Terms & Conditions of Section 80CCD

The terms and conditions applicable to investments done under section 80CCD are:

i. You may claim deduction irrespective of whether you are salaried or self-employed
ii. Investment is optional for private sector employees and self-employed individuals
iii. The maximum limit for deduction is Rs.2 lakhs. This limit includes the additional deduction under sub-section 1B
iv. If you claim a deduction under section 80CCD, you cannot claim the same again under section 80C
v. The combined amount to be claimed as deduction under both sections 80C and 80CCD cannot exceed Rs.2lakhs
vi. Monthly pension payments are liable for taxation
vii. The deduction is to be claimed when you file your income tax returns each year.

Other Investments to Maximize Annual Deductions

There are a host of other options as well that you may consider to invest your money and also save on taxes. A few are listed below:

1. Public Provident Fund (PPF)

PPF is a good avenue to save on taxes, u/s 80C, and also earn a guaranteed return. A big plus-it is backed by a sovereign guarantee of the Indian Government. Both employed and self-employed people can use this to save on taxes and create wealth.

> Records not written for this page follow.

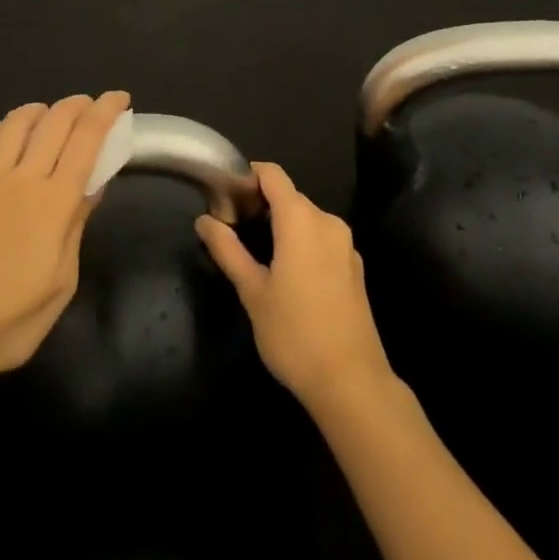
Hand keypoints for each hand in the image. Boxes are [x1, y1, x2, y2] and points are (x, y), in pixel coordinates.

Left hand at [0, 91, 130, 380]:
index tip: (119, 98)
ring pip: (15, 123)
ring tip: (48, 114)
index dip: (106, 112)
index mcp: (54, 202)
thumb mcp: (63, 282)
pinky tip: (2, 133)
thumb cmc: (13, 320)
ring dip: (38, 110)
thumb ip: (76, 226)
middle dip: (78, 104)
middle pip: (55, 121)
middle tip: (90, 105)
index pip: (87, 139)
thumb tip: (92, 186)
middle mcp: (22, 179)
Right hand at [195, 162, 393, 408]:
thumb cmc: (295, 334)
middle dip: (261, 204)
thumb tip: (204, 220)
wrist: (353, 385)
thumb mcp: (252, 292)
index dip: (247, 176)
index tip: (226, 196)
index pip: (272, 174)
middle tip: (234, 229)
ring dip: (282, 226)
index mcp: (301, 219)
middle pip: (289, 196)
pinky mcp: (354, 267)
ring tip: (257, 254)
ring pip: (306, 219)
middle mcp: (326, 221)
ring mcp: (345, 244)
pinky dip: (302, 244)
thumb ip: (228, 250)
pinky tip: (289, 276)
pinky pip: (322, 239)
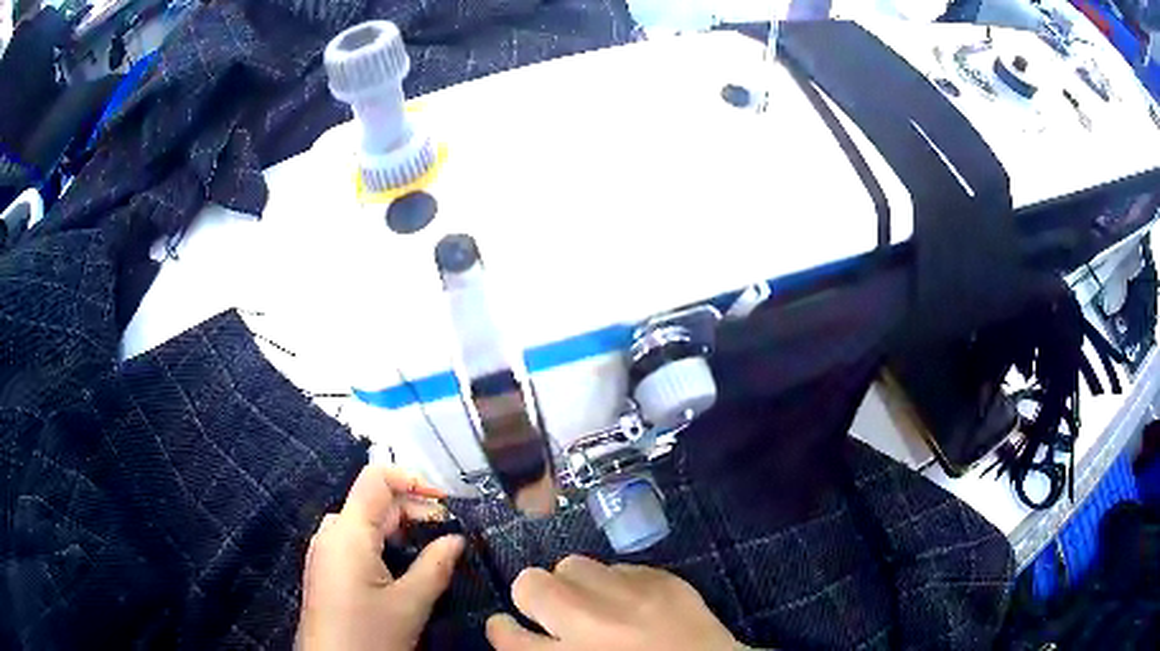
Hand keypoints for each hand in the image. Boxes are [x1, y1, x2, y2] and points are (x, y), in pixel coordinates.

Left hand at [297, 465, 464, 650]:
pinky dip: (383, 543)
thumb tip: (457, 539)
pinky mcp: (326, 568)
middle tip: (449, 534)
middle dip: (413, 511)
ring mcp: (325, 551)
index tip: (446, 502)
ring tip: (430, 550)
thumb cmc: (369, 634)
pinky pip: (355, 541)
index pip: (376, 479)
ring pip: (365, 522)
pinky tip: (402, 566)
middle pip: (373, 501)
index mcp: (348, 533)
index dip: (413, 480)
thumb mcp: (409, 604)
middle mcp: (331, 533)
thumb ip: (436, 566)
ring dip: (400, 529)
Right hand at [486, 555, 740, 650]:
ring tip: (598, 604)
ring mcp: (630, 596)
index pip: (503, 632)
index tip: (513, 628)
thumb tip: (528, 638)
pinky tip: (636, 604)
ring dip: (578, 583)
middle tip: (557, 614)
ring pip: (575, 564)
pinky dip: (620, 584)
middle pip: (530, 583)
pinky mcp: (665, 581)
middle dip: (535, 596)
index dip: (504, 629)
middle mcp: (588, 623)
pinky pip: (621, 567)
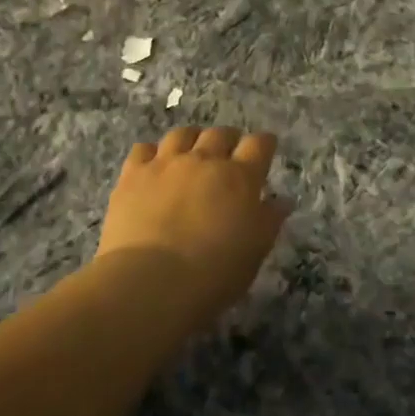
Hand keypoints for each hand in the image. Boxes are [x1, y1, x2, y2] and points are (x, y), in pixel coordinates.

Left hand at [97, 127, 292, 331]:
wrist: (150, 281)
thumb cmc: (213, 274)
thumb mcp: (254, 252)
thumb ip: (269, 221)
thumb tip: (281, 201)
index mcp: (240, 178)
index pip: (259, 144)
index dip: (264, 143)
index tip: (265, 148)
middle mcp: (204, 160)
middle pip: (220, 134)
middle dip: (228, 139)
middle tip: (228, 154)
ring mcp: (166, 164)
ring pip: (182, 134)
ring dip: (192, 140)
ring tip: (191, 153)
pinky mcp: (133, 174)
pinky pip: (143, 149)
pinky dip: (152, 153)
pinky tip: (153, 166)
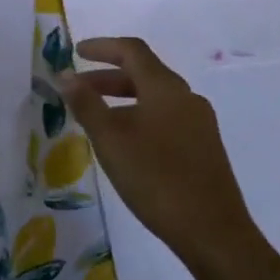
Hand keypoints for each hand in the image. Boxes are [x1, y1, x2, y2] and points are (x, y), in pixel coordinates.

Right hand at [57, 37, 262, 273]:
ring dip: (123, 98)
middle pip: (144, 72)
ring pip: (155, 97)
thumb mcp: (111, 140)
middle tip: (78, 89)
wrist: (213, 232)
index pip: (132, 50)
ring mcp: (199, 123)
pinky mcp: (204, 147)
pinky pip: (166, 117)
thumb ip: (86, 104)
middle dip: (107, 76)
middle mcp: (186, 97)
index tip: (76, 52)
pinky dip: (140, 116)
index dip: (102, 47)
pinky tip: (127, 143)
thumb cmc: (156, 178)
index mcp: (165, 87)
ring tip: (97, 117)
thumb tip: (66, 75)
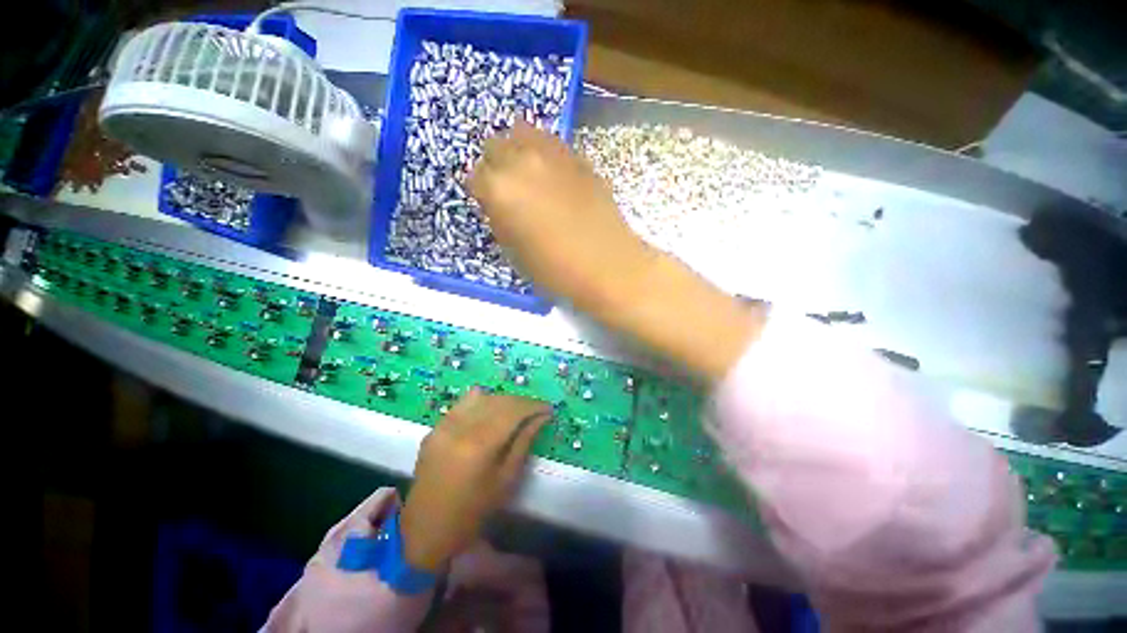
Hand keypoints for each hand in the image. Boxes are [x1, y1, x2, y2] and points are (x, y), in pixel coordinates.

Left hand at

2. Sukanya Samriddhi Yojana (SSY)

SSY focuses on the education and marriage of the girl child and creates financial security for her. It secures the child’s future by empowering the parents to build a fund that gives a guaranteed interest rate of 7.6% per annum

3. Equity Linked Savings Scheme (ELSS)

An ELSS is a type of mutual fund that comes with an attractive tax benefit. If you invest up to Rs.1.5lakhs in ELSS, you can claim a deduction, from taxable income, under section 80C. The investment will be locked for 3 years after which you can redeem the amount or switch over to another fund.

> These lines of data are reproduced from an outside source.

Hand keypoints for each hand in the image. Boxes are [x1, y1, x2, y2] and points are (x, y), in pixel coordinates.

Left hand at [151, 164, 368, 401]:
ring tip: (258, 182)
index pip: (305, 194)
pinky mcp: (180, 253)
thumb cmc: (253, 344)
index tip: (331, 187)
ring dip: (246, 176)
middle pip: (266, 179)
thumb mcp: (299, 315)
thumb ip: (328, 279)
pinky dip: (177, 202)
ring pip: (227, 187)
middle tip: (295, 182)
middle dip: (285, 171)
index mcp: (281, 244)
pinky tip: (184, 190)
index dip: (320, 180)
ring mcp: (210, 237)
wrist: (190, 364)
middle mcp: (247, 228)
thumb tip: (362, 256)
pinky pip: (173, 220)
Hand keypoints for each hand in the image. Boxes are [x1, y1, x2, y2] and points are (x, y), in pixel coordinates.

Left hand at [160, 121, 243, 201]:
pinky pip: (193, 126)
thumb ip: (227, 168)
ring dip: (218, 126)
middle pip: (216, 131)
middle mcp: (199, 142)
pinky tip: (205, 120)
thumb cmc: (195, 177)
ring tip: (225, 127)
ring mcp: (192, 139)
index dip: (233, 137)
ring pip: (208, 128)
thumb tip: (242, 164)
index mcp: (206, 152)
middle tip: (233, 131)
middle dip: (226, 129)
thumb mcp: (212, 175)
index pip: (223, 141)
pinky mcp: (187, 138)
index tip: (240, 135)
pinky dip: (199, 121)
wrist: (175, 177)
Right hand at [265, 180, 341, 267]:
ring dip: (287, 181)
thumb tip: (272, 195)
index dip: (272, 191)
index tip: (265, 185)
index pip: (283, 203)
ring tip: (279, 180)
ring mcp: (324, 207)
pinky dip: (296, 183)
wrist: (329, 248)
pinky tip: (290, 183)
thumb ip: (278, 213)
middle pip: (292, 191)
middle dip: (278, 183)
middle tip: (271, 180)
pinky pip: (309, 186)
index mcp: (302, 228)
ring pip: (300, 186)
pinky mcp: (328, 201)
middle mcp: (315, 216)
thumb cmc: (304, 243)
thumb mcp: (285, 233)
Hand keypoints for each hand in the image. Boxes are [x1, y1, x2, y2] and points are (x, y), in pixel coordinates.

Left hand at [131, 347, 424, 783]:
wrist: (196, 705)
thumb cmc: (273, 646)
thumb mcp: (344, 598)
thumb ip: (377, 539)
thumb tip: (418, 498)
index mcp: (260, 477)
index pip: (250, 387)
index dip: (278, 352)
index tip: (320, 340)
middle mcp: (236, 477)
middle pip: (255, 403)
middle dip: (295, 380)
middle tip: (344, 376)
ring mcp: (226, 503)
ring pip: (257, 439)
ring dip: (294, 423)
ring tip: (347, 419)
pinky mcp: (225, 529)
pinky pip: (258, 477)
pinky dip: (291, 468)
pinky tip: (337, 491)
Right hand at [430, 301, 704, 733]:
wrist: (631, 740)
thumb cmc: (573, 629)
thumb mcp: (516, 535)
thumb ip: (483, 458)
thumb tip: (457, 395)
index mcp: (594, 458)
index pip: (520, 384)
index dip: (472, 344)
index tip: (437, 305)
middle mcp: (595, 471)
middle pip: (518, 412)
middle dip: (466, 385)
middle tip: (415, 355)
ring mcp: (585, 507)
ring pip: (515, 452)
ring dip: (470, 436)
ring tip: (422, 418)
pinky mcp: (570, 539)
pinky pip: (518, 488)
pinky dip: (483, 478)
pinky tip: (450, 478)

4. Unit Linked Insurance Plan (ULIP)

A ULIP is a 2-in-1 plan because it creates wealth plus offers a life cover to financially protect your family in case of your unfortunate, untimely demise. Amounts paid towards premium are deductible, from taxable income, under section 80C whereas all pay outs (which fall under section 10(10) are exempt otherwise it is taxable. ULIP is truly equivalent to NPS when it comes to long-term investing.

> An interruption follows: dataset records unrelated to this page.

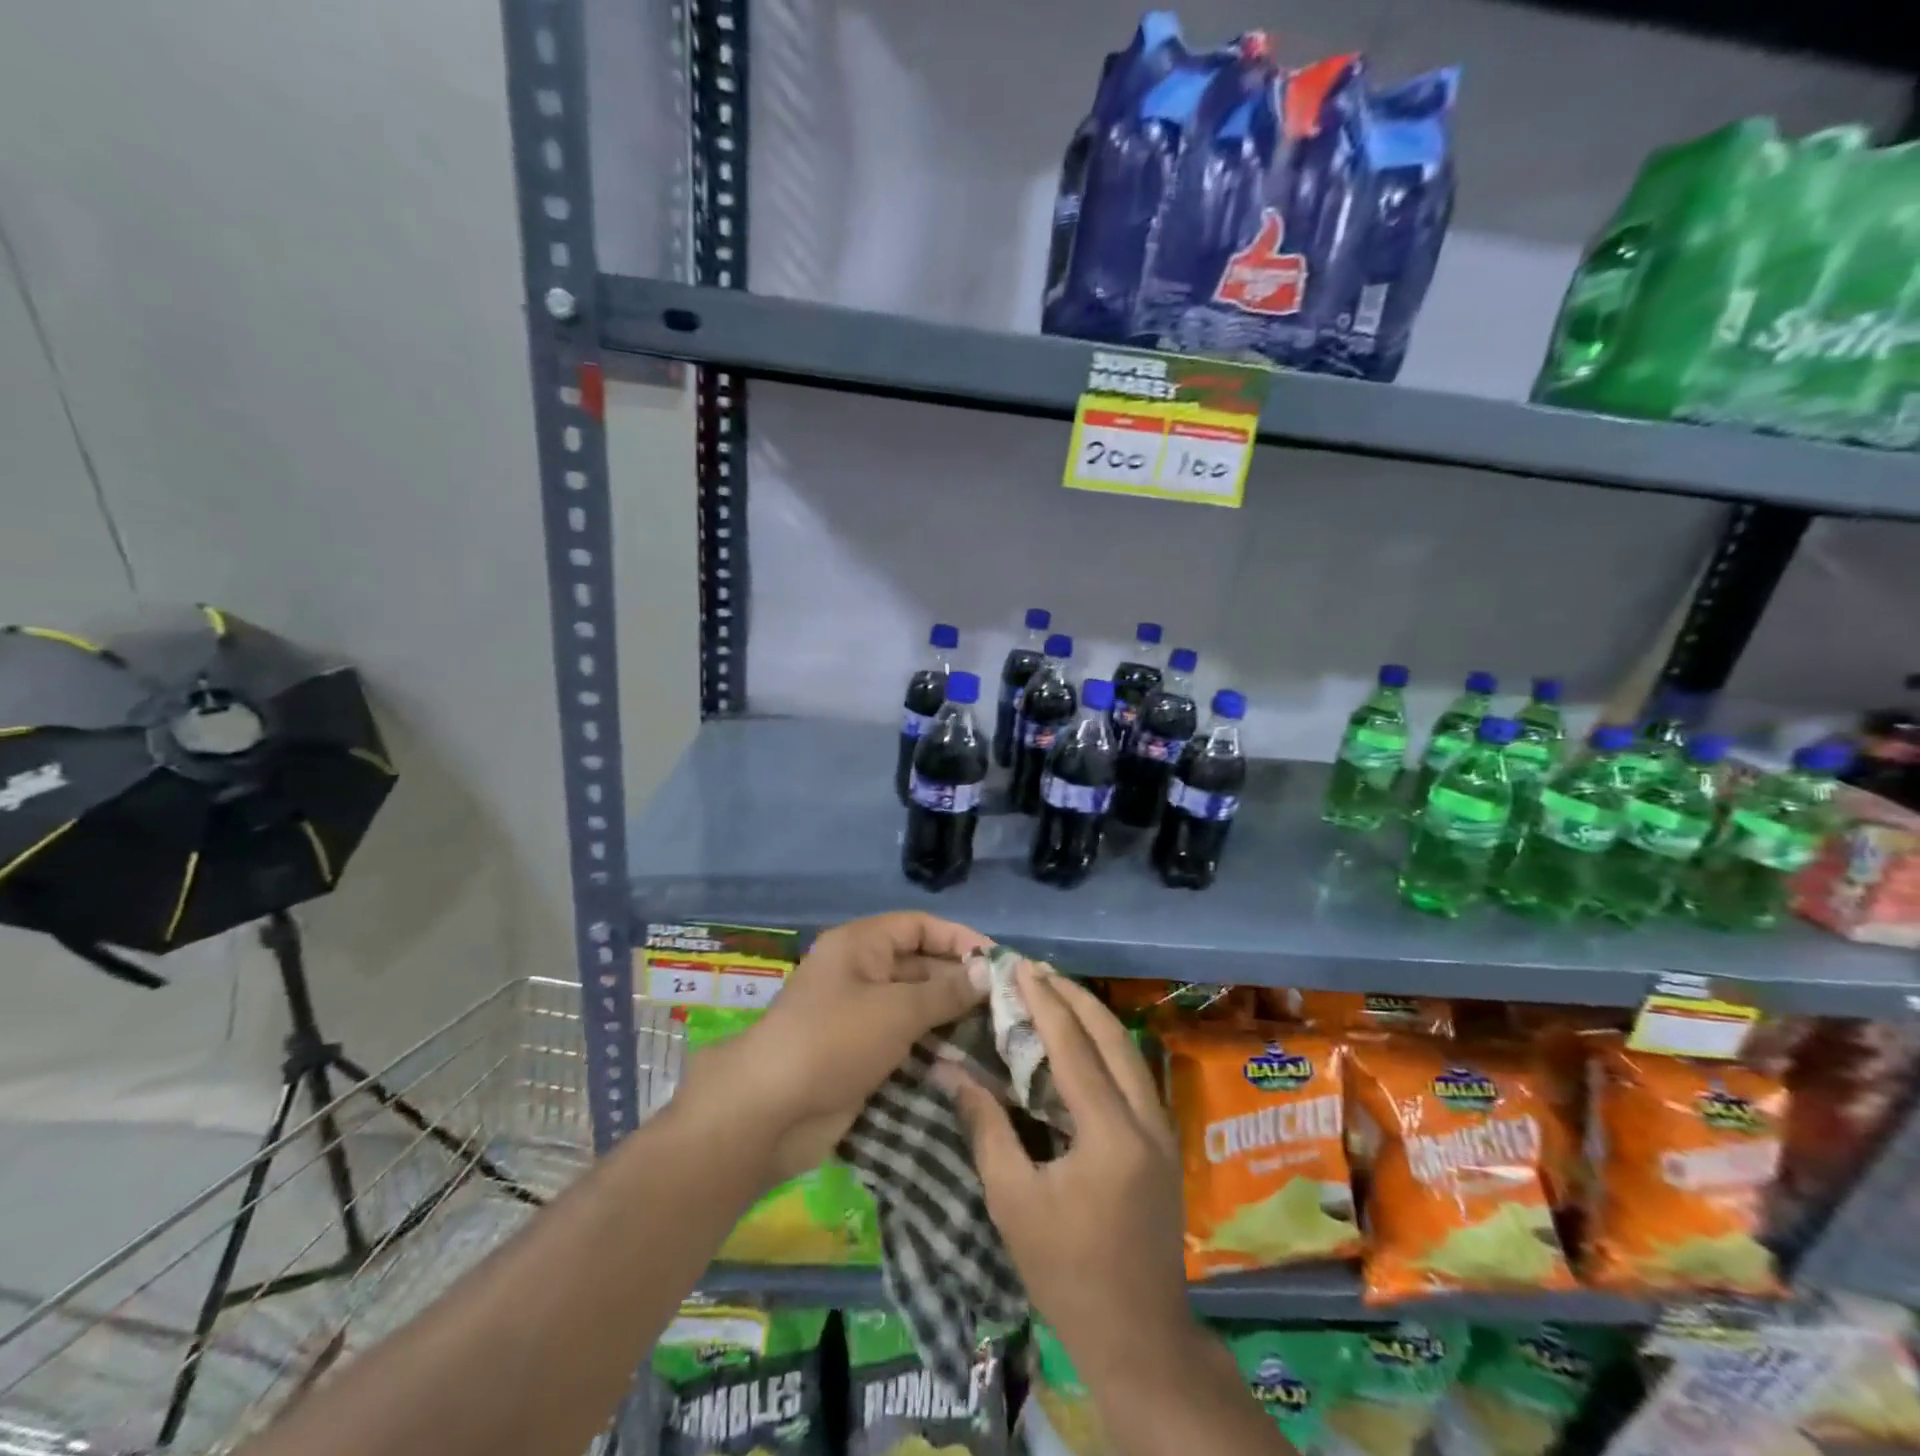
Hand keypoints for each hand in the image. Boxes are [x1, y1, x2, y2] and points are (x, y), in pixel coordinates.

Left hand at [682, 912, 991, 1184]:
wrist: (769, 1112)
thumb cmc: (834, 1041)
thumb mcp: (896, 1010)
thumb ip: (946, 991)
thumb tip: (986, 971)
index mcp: (860, 945)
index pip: (919, 927)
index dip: (959, 939)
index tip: (998, 962)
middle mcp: (860, 973)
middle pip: (919, 966)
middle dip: (960, 983)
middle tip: (1006, 1005)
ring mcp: (858, 1016)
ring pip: (914, 1007)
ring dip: (951, 1020)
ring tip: (998, 1036)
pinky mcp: (859, 1055)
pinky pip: (904, 1041)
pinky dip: (932, 1048)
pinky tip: (967, 1063)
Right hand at [939, 963, 1196, 1383]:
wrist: (1139, 1336)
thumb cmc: (1067, 1273)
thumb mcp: (1013, 1203)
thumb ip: (986, 1128)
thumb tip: (951, 1071)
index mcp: (1110, 1133)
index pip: (1074, 1047)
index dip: (1044, 1002)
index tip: (1019, 967)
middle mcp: (1145, 1119)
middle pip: (1112, 1036)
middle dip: (1073, 996)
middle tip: (1035, 971)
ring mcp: (1162, 1130)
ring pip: (1128, 1051)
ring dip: (1091, 1016)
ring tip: (1054, 992)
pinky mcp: (1163, 1143)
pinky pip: (1132, 1073)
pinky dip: (1104, 1045)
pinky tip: (1079, 1041)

The following features make ULIPs your preferred investment choice for retirement:

- Invest up to 99 years of age in ULIPs like Invest 4G
- Build corpus till 60 and draw tax-free pension afterwards
- Invest in a diversified portfolio of equity and debt funds
- Manage your asset mix with automated strategies to mitigate equity market risk
- Use ULIPs to protect your children’s goals with the premium protection option

5. Guaranteed Plans

Life insurance saving plans like iSelect Guaranteed Future provide guaranteed benefits to investors. Thus, these plans offer safe growth over long-term investment along with tax savings. This savings plan by Canara HSBC Life Insurance offers the following benefits:

- Guaranteed maturity benefit
- Bonus additions for long-term investors
- Regular income pay-out for the selected period to help maintain liquidity
- Premium protection option to secure the goal in the case of important goals like a child’s higher education goal

Investments should be carefully planned so that you benefit from the growth of the fund as well as money saved due to tax benefits. Look out for instruments that give you tax benefits on investment and also on maturity. Have a balance of different types of such investments in your portfolio so that you make an overall gain from the process.

Disclaimer: This article is issued in the general public interest and meant for general information purposes only. Readers are advised to exercise their caution and not to rely on the contents of the article as conclusive in nature. Readers should research further or consult an expert in this regard.